Scott McLane’s story of recovery isn’t an easy one. He feels that addiction treatment failed him every step of the way. The New Jersey-native felt that the people who were supposed to be his support system, people who worked in recovery treatment, didn’t always fully do their jobs. He once took a long train ride to his appointment, only to realize that the treatment facilitator wasn’t showing up.
Richard Stockwell, a friend of McLane, whom he met while both were in recovery, also has an interesting story to tell. He was a successful journalist and executive producer for MSNBC for more than twenty years. He first started his rode to recovery in his late 20s, he went to college then for journalism and political science, and got started in the field. He was doing well, he went to Alcoholics Anonymous meetings everyday, which kept him going, he said. Then, one day on assignment in Florida, he bought an alcoholic drink.

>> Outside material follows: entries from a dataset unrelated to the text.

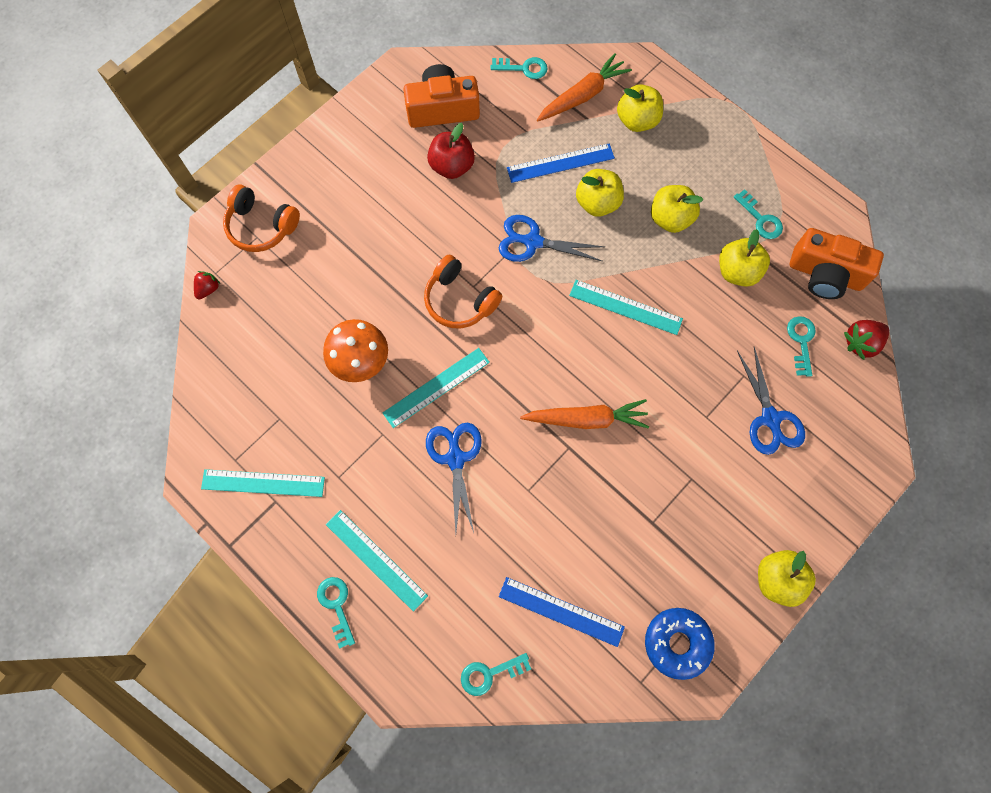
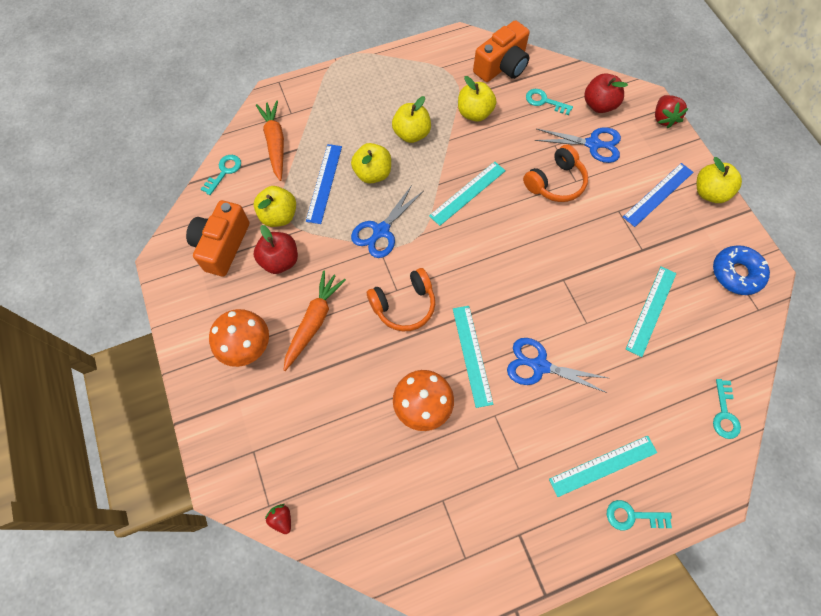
camera: 65 degrees left, 5 degrees down
(261, 226) = (244, 442): orange headphones -> orange headphones (555, 182)
(263, 483) = (497, 539): turquoise ruler -> turquoise ruler (651, 310)
(350, 184) = (248, 348): none -> orange mushroom
(561, 611) = (690, 340): blue ruler -> blue ruler (658, 194)
(586, 419) = (545, 258): orange carrot -> orange carrot (314, 322)
(637, 121) = (319, 118): yellow apple -> yellow apple (279, 216)
(760, 219) = (441, 82): turquoise key -> none
(834, 406) = (599, 105): none -> red apple
(861, 343) = (560, 70): red strawberry -> red strawberry (663, 118)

At this point, he was in his 50s, he had a wife and kids, he had stopped going to AA, and he then fell back into addictive tendencies. In the last few years, he has reentered recovery.

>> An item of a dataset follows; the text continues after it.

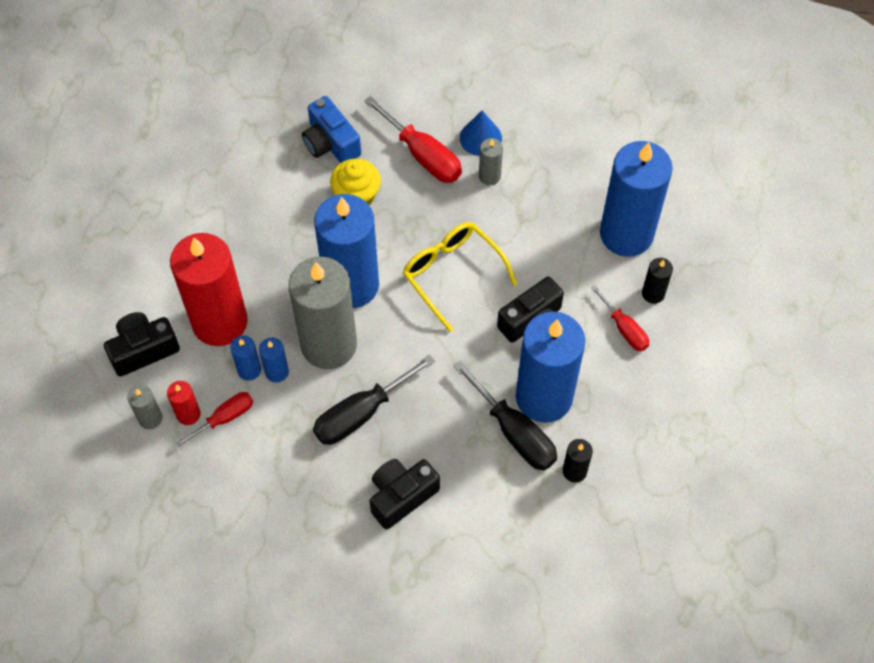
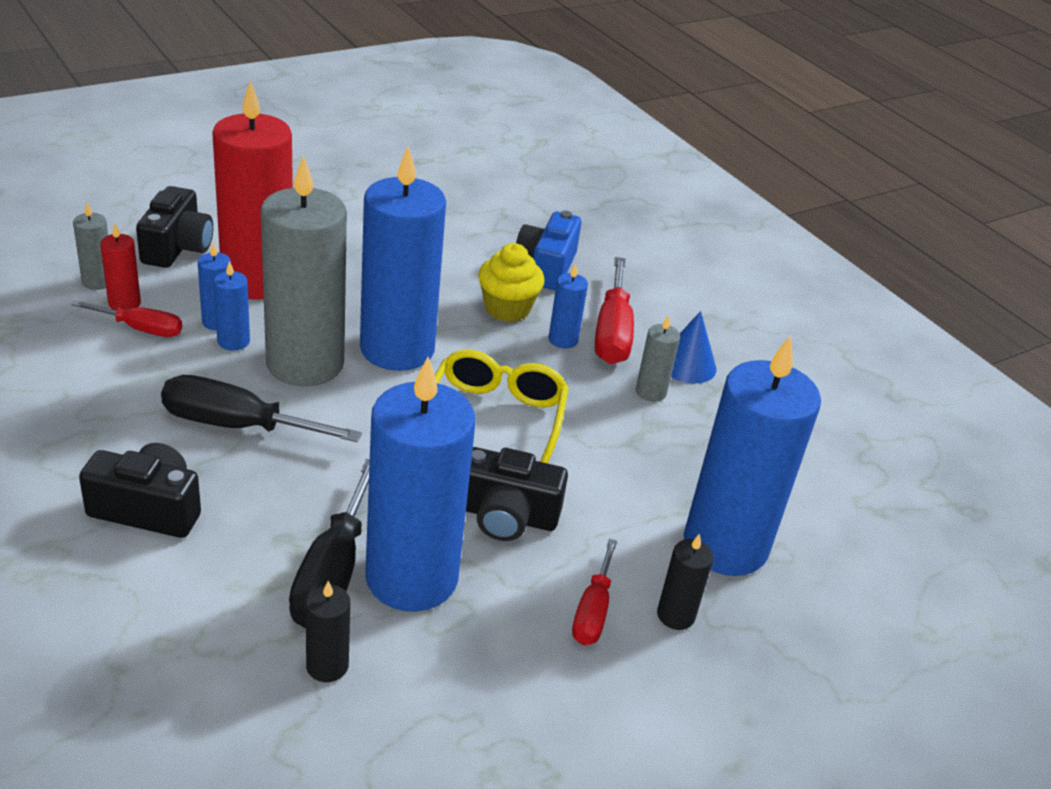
camera: 45 degrees right, 25 degrees down
(143, 350) = (177, 247): black camera -> black camera turned 75 degrees clockwise
(409, 187) = (563, 340): none -> blue candle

I think these two men tell very distinct stories of recovery, and it shows that not all stories and roads to recovery are the same. For Stockwell, going to AA has been a major part of his recovery. Both McLane mentioned that having another person who is also going through recovery in your life is important. It keeps people in recovery grounded and motivated. They both also work with sponsoring other people who are still in the early stages of recovery, and they said that is helpful too to handling their addictive personalities.